**Text for analysis:**
I did not intend to take the entire week off.
But, it happened.
I was forced.
Sunday, we decided to forgo church. It was a beautiful day, the boys were getting along--it was delightful. "I'll just tidy up a bit." I began to sweep and saw some dust bunnies beneath a small side table. I bent low to scoot the table over.
(translation: I killed my lower back and made it very angry with me) I've never felt pain like this. Having three babies was a walk in the park.
A slightly OCD, ADHD, neat freak mom with three little boys doesn't do well being forced to sit.
Sit and stay and not move and not pick up those Legos and cars and half eaten crackers and rumpled socks and that stick laying on the floor. Not clear surfaces and get snacks and make beds and fold laundry and clean coffee grinds out of the sink. Not walk, not bend, not anything.
This was not on my to-do list for the week.
My first thoughts were all about me: Really? How stupid! Who is going to care of everything? What about the kids? What about work? How am I going to pee?!? How is the world going to survive with out me?!?!?!?!
Me, me me. As it should be--pain usually turns our focus inward.
But now, four days later--my focus has settled on where it should be. Not on me--but outward. On God. On my husband--who bathed me, helped me on and off the potty and didn't blow up the house. On my children--who are more than capable. On others--who stepped in and up to help, for which I am so grateful.
It's hard to remember, and to accept, that everything happens for a reason.
Have you ever been bent low?
Let me tell you a story: Way back in 1991, I tore my ACL playing high school softball. I had orthoscopic surgery, but as time went on, my knee was still giving me problems. So, in 1997, the doctor said it was probably time for reconstructive surgery. Since I was in college, the best time to schedule it was during the Christmas break. I could stay with my parents during my recovery and they could give me the help I would require to heal properly.

**To do:**
a - Copy the back-injury post starting with "I was forced." and going on through "for the week.", swapping in "blocks" wherever "Legos" appears.
b - Resume the back-injury post after its final sentence and carry the knee-surgery story forward.
The lines after this are separate material and have nothing to do with the back-injury post.

**Record excerpts:**
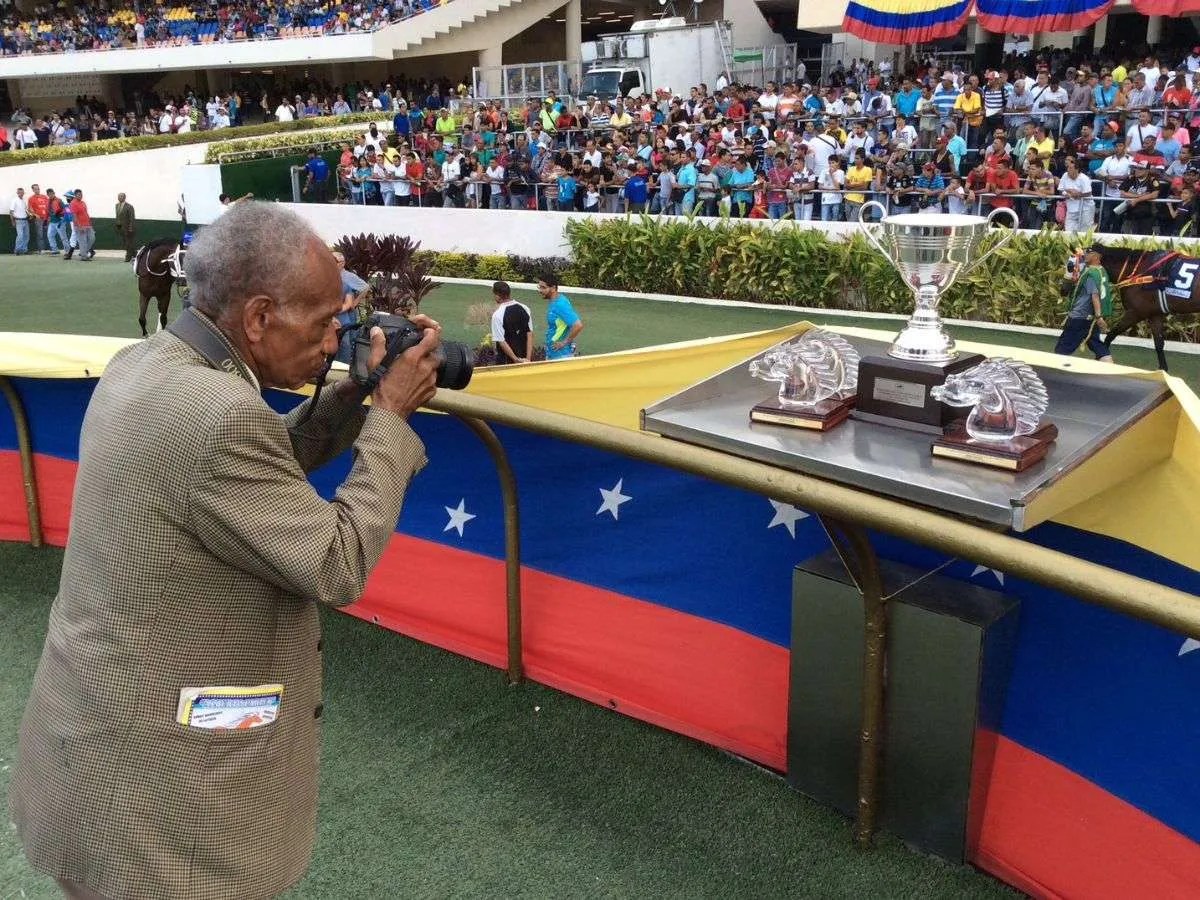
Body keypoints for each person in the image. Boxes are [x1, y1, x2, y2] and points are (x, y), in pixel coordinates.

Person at [8, 202, 442, 900]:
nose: (336, 339)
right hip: (156, 814)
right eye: (326, 320)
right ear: (260, 317)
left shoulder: (145, 363)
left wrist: (356, 388)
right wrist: (389, 419)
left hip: (94, 756)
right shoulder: (222, 415)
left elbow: (255, 462)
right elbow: (337, 562)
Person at [1055, 244, 1114, 362]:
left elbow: (1095, 295)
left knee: (1061, 350)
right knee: (1098, 346)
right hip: (1090, 319)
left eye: (1088, 253)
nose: (1085, 255)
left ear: (1096, 256)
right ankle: (1110, 368)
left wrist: (1099, 316)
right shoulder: (1101, 271)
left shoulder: (1091, 274)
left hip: (1080, 316)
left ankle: (1056, 375)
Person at [539, 274, 582, 360]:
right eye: (539, 287)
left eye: (543, 287)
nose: (540, 290)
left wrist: (564, 342)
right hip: (554, 352)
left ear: (553, 288)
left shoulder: (560, 305)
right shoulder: (556, 301)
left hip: (561, 354)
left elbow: (578, 325)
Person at [490, 281, 533, 364]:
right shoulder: (525, 308)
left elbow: (501, 341)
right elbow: (530, 334)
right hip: (525, 358)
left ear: (497, 296)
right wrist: (528, 359)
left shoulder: (497, 315)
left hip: (506, 361)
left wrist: (516, 360)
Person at [68, 188, 94, 261]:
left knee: (92, 238)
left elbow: (86, 213)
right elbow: (74, 216)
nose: (80, 196)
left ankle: (83, 252)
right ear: (75, 195)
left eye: (81, 194)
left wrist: (90, 223)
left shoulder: (83, 203)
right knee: (83, 241)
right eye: (79, 195)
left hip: (88, 225)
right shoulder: (73, 203)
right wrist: (79, 226)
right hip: (80, 226)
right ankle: (84, 257)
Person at [114, 192, 137, 262]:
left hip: (128, 228)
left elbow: (132, 218)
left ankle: (128, 257)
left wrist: (131, 227)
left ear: (124, 198)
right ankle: (135, 254)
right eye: (118, 196)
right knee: (125, 243)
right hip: (120, 228)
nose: (119, 198)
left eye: (121, 196)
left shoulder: (129, 206)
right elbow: (118, 217)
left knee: (128, 243)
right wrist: (118, 227)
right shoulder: (117, 205)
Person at [9, 186, 29, 255]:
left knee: (26, 236)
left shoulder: (24, 201)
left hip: (25, 220)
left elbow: (26, 210)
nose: (21, 193)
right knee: (20, 236)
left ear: (23, 193)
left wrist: (30, 215)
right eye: (20, 192)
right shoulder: (14, 200)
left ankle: (24, 250)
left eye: (22, 192)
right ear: (17, 193)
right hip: (18, 221)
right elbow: (11, 211)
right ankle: (17, 250)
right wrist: (13, 221)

**Your responses:**
a -
I was forced.
Sunday, we decided to forgo church. It was a beautiful day, the boys were getting along--it was delightful. "I'll just tidy up a bit." I began to sweep and saw some dust bunnies beneath a small side table. I bent low to scoot the table over.
(translation: I killed my lower back and made it very angry with me) I've never felt pain like this. Having three babies was a walk in the park.
A slightly OCD, ADHD, neat freak mom with three little boys doesn't do well being forced to sit.
Sit and stay and not move and not pick up those blocks and cars and half eaten crackers and rumpled socks and that stick laying on the floor. Not clear surfaces and get snacks and make beds and fold laundry and clean coffee grinds out of the sink. Not walk, not bend, not anything.
This was not on my to-do list for the week.

b -
I was on crutches for two weeks, physical therapy for another two. My mom had to help me in and out of the shower. Quite humbling. My life was on pause for a month. No biggie, let's watch lots of movies. Plus, my mom is a great cook.
So, I had been bent low, yet, I didn't know the real reason.
It was Christmastime, so I went to church with my parents, a lot. I had no choice--I was on crutches, remember? There were carols, it was dark and it smelled like pine. A man got up to speak and tell his story. I cannot tell you what was on my mind just before, but what happened after he spoke, changed my life forever. He was all blah, blah, blah, and then I heard, loud and crisp and clear, "Jesus died for me and he died for YOU."
*@#!&%$#@!*!#$%@*!! There is was again. That sharp pain. This time it was in my heart. I heard. I understood. I wept. I believed. I was born again that moment. Forced down low. Unable to take care of myself. I hobbled out of that church a new, different person.
It took a while to shed the skin of my old self. I'm still shedding. Sloughing off the old bits and dust that keeps me from being the best I can be. And every now and then, God helps that shedding process--ushers it in--forces us to become low.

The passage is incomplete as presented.